TASK TO COMPLETE: Without the pictures, output the lines of the material from the very first through the one that holds "m eine unter".

EXTRACTED INFORMATION:
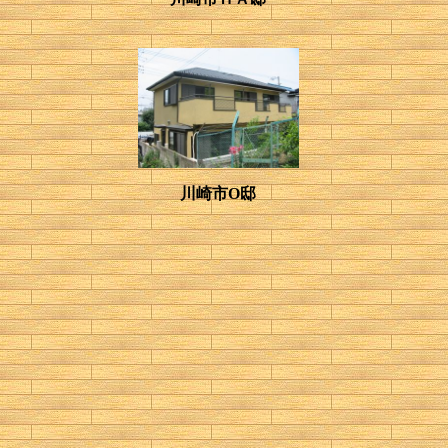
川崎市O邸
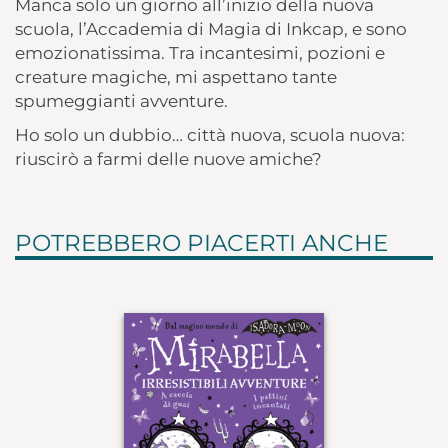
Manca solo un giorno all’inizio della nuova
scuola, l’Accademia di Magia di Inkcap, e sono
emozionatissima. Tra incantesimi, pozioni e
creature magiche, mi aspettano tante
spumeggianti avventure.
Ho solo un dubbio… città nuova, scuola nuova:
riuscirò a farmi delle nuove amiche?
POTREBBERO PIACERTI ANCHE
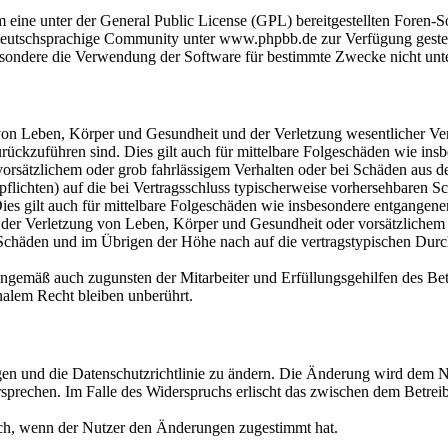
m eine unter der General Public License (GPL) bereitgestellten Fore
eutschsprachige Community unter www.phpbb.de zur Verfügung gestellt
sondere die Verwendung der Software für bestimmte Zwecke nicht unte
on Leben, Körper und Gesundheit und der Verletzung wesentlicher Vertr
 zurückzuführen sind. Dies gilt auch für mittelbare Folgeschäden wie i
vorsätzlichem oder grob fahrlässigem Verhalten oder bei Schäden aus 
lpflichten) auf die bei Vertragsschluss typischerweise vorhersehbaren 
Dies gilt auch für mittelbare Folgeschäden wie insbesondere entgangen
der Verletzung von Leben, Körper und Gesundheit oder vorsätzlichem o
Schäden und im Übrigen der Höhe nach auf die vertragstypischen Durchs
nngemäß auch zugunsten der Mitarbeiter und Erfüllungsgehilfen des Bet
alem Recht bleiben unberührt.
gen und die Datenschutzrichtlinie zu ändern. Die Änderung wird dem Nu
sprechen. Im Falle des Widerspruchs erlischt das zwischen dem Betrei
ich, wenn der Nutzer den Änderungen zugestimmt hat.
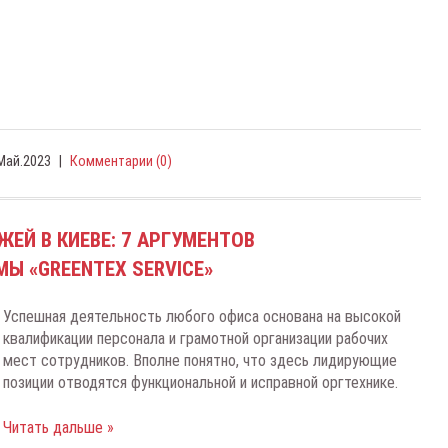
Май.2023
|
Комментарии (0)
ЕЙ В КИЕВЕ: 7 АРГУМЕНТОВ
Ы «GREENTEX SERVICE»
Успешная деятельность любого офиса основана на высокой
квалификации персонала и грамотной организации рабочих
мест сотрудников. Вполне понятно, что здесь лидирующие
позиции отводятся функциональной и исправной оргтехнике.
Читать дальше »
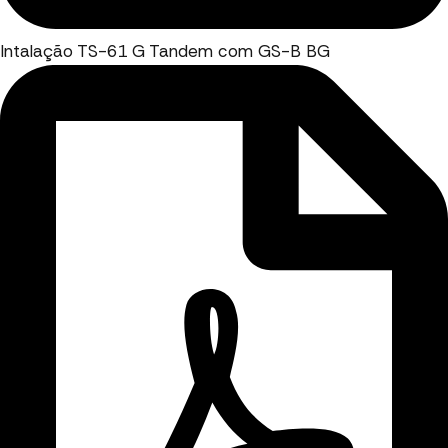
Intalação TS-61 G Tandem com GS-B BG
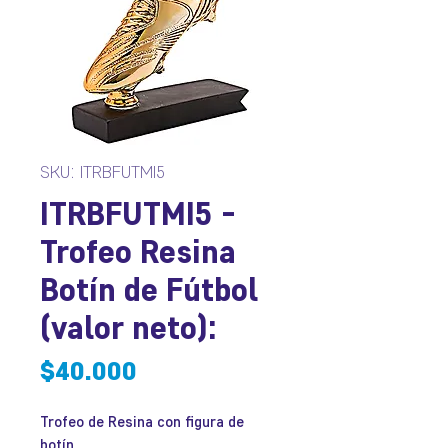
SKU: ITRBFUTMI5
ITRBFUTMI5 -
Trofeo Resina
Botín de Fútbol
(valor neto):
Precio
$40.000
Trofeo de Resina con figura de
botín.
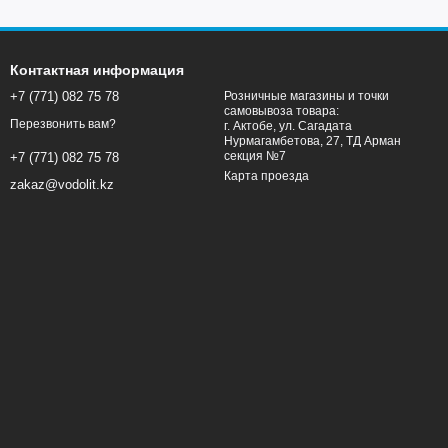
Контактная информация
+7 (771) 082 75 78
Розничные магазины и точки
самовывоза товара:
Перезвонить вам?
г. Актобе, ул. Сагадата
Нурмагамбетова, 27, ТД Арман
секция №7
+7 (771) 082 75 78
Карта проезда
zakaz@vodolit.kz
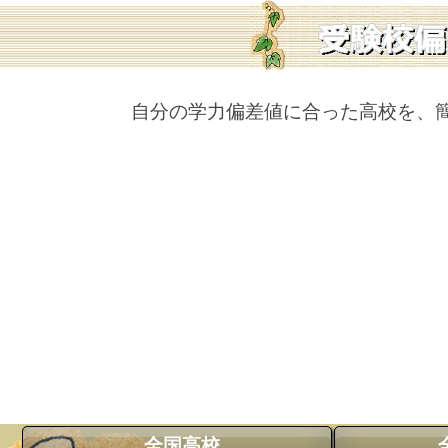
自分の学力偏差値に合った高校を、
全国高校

WRITTEN RESPONSE:
川崎市O邸
Manca solo un giorno all’inizio della nuova
scuola, l’Accademia di Magia di Inkcap, e sono
emozionatissima. Tra incantesimi, pozioni e
creature magiche, mi aspettano tante
spumeggianti avventure.
Ho solo un dubbio… città nuova, scuola nuova:
riuscirò a farmi delle nuove amiche?
POTREBBERO PIACERTI ANCHE
m eine unter der General Public License (GPL) bereitgestellten Fore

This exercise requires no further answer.